Austerity is not merely an unsavoury policy that the Tories happily carry out. Rather, it is an expression of the sorry state of British – and indeed global – capitalism.
Since bailing out the banks in 2008, the government can no longer afford the reforms won by the working class in the past. Hence the public sector is being outsourced wholesale to the likes of G4S, who run these services into the ground.
By opening up the public sector the market, the ruling class can now profit from areas previously off limits. Jeremy Corbyn has hinted at this, explaining that outsourcing leaves our public services “struggling after years of austerity and private contractors siphoning off profits from the public purse”.
Take back control
How do we break this vicious cycle?
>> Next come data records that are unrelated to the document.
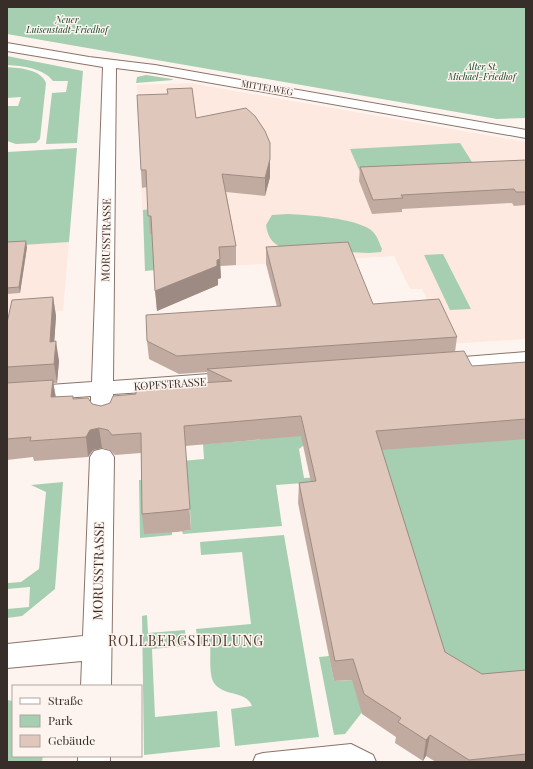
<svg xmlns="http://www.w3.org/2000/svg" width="533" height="769" font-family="'Playfair Display',serif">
	<rect width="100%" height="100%" fill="#fef4ef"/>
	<g fill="#fde9e0">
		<path d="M 190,83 L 526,142 L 526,339 L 449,344 L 422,289 L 410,289 L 394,256 L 145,271 L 137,85 Z"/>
		<path d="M 69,242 L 63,311 L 7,314 L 7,246 Z"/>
	</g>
	<g fill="#a6ceb1">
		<path d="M 7,7 L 526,7 L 526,118 L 497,119 L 7,34 Z"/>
		<path d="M 7,56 L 83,71 L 77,143 L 46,144 L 52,93 L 66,92 L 68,81 L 53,81 C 43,68 23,66 7,65 Z"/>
		<path d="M 7,67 C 19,68 41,69 46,83 L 40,139 L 36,143 L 16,144 L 7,141 L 7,106 L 18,106 L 21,97 L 7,98 Z"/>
		<path d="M 146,75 L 172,79 L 173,80 L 136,83 L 137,77 Z"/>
		<path d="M 460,143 L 479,173 L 363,179 L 350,149 Z"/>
		<path d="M 77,148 L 69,242 L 7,246 L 7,152 Z"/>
		<path d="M 151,209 L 150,234 L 152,234 L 164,269 L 145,271 L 143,210 Z"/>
		<path d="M 288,214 C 308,215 355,218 371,230 C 377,235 379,242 382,249 L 381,252 L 369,253 L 284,249 C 272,243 268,238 266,225 L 272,215 Z"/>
		<path d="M 443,254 L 471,309 L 450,310 L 424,255 Z"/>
		<path d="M 526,422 L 526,690 L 441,673 L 317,482 L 276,485 L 282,526 L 183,534 L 182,531 L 191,530 L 189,490 L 143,493 L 172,532 L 172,535 L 140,538 L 139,480 L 157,479 L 159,463 L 204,459 L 203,444 L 257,440 L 295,429 L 308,442 L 299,449 L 304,478 L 344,476 L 331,425 Z"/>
		<path d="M 63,482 L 55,589 L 22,616 L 7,618 L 7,609 L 29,607 L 30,587 L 7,589 L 8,583 L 21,582 L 39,569 L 46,492 L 31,485 Z"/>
		<path d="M 284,535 L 319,737 L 235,746 L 231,709 L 252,706 C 246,689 219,698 212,679 C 209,668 211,655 210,644 L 198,645 L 196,629 L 251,624 L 242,552 L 201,555 L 200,542 Z"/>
		<path d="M 147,615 L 148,633 L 185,630 L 186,646 L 152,649 L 155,717 L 217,711 L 220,747 L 144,755 L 142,616 Z"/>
		<path d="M 329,656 L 334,681 L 353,680 L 363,711 L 345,734 L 334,735 L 319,657 Z"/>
		<path d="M 7,700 L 13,701 L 13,756 L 43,756 L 42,762 L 7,762 Z"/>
	</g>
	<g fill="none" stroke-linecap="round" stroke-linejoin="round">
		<defs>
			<path id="service" d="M 351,744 L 373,755 L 376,762 L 253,762 L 256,755 L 263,753 Z"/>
			<g id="minor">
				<path d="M 7,43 L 89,57 L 155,65 L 526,130 L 526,138 L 155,73 L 116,68 L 113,381 L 237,372 L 245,374 L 248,379 L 245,384 L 237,386 L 113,394 L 113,403 L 110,408 L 102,410 L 94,408 L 91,403 L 91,396 L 7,402 L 7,388 L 92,382 L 103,67 L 7,51 Z"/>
				<path d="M 526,352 L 526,364 L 439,371 L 431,370 L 428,365 L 431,360 L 439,359 Z"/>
				<path d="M 102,449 L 110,451 L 114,457 L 111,686 L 81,686 L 82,661 L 7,668 L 7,644 L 83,636 L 90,457 L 94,451 Z"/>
				<rect x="78" y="756" width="32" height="6"/>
			</g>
		</defs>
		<use href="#service" stroke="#8a7469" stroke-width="2"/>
		<use href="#minor" stroke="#8a7469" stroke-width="2"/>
		<use href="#service" fill="#fff" fill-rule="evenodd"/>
		<use href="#minor" fill="#fff" fill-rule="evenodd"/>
	</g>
	<g fill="#c1aba1">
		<path d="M 196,118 L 270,159 L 270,177 L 265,196 L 226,192 L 236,246 L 236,265 L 220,266 L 221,278 L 218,279 L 218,285 L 157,311 L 152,234 L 150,234 L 147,187 L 142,188 L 141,170 Z"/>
		<path d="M 526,160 L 526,205 L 514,206 L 512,203 L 402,209 L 402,212 L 372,214 L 359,181 L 360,167 Z"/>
		<path d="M 7,242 L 27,247 L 20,293 L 7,294 Z"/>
		<path d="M 266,247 L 373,304 L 457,337 L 455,352 L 472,366 L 526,362 L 526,439 L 382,450 L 445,652 L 482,674 L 526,670 L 526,762 L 436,762 L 426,756 L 423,761 L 395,743 L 396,737 L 362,714 L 352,680 L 334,681 L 298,503 L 299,483 L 311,482 L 301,436 L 185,446 L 191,530 L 177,532 L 144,534 L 142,514 L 141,453 L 115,455 L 110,450 L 102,448 L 93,450 L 88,457 L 34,461 L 33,457 L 7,460 L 7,323 L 53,297 L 56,316 L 54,342 L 59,361 L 57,383 L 53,383 L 56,397 L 73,396 L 74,399 L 101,406 L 136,394 L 208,383 L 207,372 L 179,374 L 149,359 L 147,341 L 277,307 L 266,264 Z"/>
	</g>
	<g fill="#9d8b83">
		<path d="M 270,159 L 270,177 L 265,196 L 265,178 Z"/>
		<path d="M 26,241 L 27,247 L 20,293 L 19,287 Z"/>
		<path d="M 220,259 L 221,278 L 218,279 L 218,285 L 157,311 L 155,291 Z"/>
		<path d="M 53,297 L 56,316 L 53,361 L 50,342 Z"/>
		<path d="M 56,341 L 59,361 L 57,383 L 54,364 Z"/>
		<path d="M 53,380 L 56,400 L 51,397 Z"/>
		<path d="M 99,428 L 102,448 L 93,450 L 88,457 L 86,437 L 90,430 Z"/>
		<path d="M 430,735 L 426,756 L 423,761 L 426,740 Z"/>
	</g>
	<g fill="#e0c7bb" stroke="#9d8b83">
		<path d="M 192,88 L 196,118 L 246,108 L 255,116 L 265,131 L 270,143 L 270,159 L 265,178 L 222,174 L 236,246 L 219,247 L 220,259 L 217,260 L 217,266 L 155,291 L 151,216 L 148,216 L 146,170 L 141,170 L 137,95 L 168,94 L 167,89 Z"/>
		<path d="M 526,160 L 526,192 L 516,192 L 514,189 L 401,195 L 403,198 L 373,200 L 360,167 Z"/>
		<path d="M 26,241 L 19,287 L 7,288 L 7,242 Z"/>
		<path d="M 348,242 L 373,304 L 439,299 L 457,337 L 177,356 L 147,341 L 146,315 L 281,306 L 266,247 Z"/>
		<path d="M 53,297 L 50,342 L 56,341 L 54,364 L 7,367 L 7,323 L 12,300 Z"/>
		<path d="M 464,351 L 472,366 L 526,362 L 526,419 L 376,431 L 445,652 L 482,674 L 526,670 L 526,754 L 469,760 L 430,735 L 426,740 L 398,722 L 401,718 L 364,694 L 353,659 L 335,661 L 299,483 L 316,481 L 301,416 L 184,426 L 190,509 L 175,511 L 142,514 L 141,433 L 112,435 L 108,430 L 99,428 L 90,430 L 86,437 L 30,441 L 31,437 L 7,439 L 7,383 L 53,380 L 51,397 L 73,396 L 73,399 L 88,398 L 92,404 L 101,406 L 110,403 L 113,396 L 136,394 L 136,387 L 232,381 L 207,369 Z"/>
	</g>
	<g text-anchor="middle" stroke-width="3" stroke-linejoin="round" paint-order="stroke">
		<g font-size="9" font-style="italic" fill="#0d4224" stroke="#fef4ef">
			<text x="67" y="23">Neuer<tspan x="67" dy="10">Luisenstadt-Friedhof</tspan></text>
			<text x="482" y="70">Alter St.<tspan x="482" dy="10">Michael-Friedhof</tspan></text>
		</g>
		<g font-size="9" fill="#382e29" stroke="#fef4ef">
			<text transform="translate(267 88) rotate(10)" y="3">MITTELWEG</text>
		</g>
		<g font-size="11" fill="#382e29" stroke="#fef4ef">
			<text transform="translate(106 240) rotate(-89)" y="4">MORUSSTRASSE</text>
			<text transform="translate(170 384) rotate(-4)" y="4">KOPFSTRASSE</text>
		</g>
		<g font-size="13" fill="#382e29" stroke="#fef4ef">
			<text transform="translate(98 571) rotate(-89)" y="5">MORUSSTRASSE</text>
		</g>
		<g font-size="14" letter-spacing="1" fill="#4f3b31" stroke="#fef4ef">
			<text x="186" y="646">ROLLBERGSIEDLUNG</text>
		</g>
	</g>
	<rect width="533" height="769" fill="none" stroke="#382e29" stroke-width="16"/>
	<rect x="12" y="685" width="130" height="72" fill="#fef4ef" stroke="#afa5a0"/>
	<rect x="20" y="698" width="20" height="6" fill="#ffffff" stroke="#afa5a0"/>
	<text x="48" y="705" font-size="12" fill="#382e29">Straße</text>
	<rect x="20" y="715" width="20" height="12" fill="#a6ceb1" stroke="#afa5a0"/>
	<text x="48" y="725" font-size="12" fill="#382e29">Park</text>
	<rect x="20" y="735" width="20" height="12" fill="#e0c7bb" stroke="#afa5a0"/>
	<text x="48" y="745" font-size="12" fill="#382e29">Gebäude</text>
</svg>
By expropriating the wealth that has been created off the back of the working class and using this to breathe life into our downtrodden economy and failing services.
We cannot entrust this task to the Tories, who are clearly nothing but political handmaidens to the capitalists.
In order to provide public services with the resources they deserve – and to provide humane and rehabilitative treatment that prisoners need – we must take control of the key levers of the economy – the “commanding heights” – and put these in public hands.
This is why the original socialist Clause IV – “to secure for the workers by hand or by brain the full fruits of their industry… on the basis of the common ownership of the means of production, distribution and exchange…” – is even more relevant today that when it was introduced one hundred years ago.